Dispelling stereotypes

I think on one hand, I did want to upend those stereotypes about people in open relationships or people in poly relationships, that it's all about the sex or it's this crazy deviant lifestyle. It's very often not the case. It's often just a different way of being. I wanted to upend some of those tropes and stereotypes. But the other factor is the reality I see amongst my friends. I don't see friends in my social circle who are acting selfishly or callously or chasing their own desires with total disregard for partners. I see people who care deeply about their partners and want to make their partners happy, but are also trying to find ways to fulfil their own destiny, their own lives and trying to find a balance that is ethical and fair and loving.

Lonely together

I was thinking a lot, as I was writing the book, about loneliness. And I think that Chris and Kathryn, while they are incredibly compatible and incredibly happy together and very in love, they are lonely. I don't mean lonely in the sense of it's a loveless relationship. There's an enormous amount of love and affection there. But friends are starting to disappear into family.

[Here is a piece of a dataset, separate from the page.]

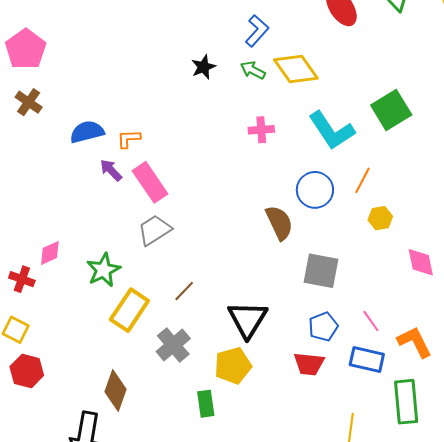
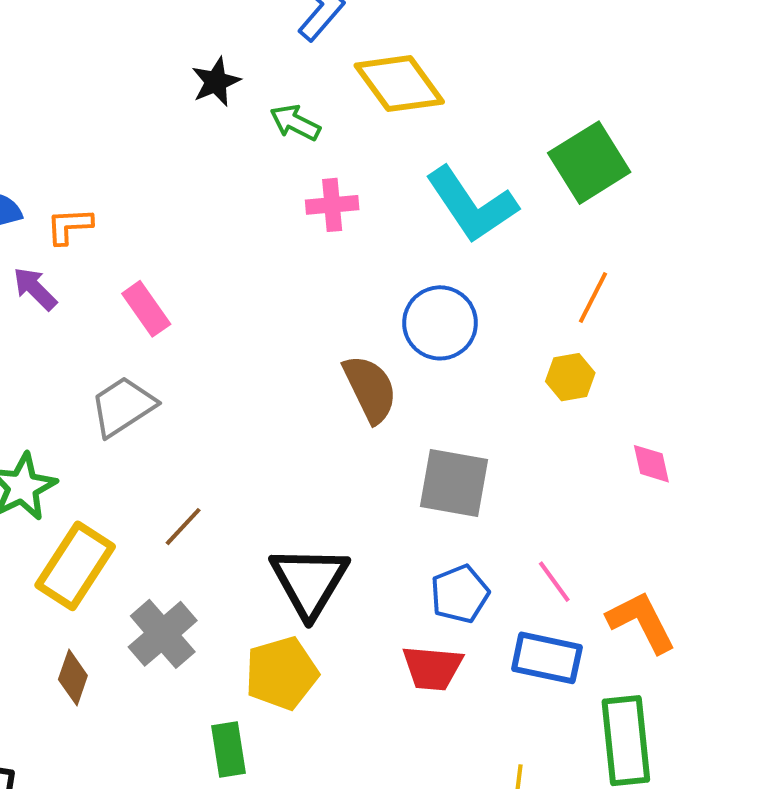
green arrow: (253, 70) -> (295, 123), moved
orange line: (362, 180) -> (593, 298), moved
pink rectangle: (150, 182) -> (146, 309), moved, size x0.7
pink diamond: (421, 262) -> (651, 464), size x0.7
brown diamond: (115, 390) -> (73, 678), moved, size x0.7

They're starting to have kids and move to the suburbs and have careers. And they're more and more isolated as a couple, so they're lonely together. So I think that's part of what's motivating Kathryn, is she can't imagine a more perfect relationship than one that she has but she is unhappy on some level and she's trying to find a way to negotiate that and find something. I think she senses that something is not working and is looking for something that might.

Zoey Leigh Peterson's comments have been edited and condensed.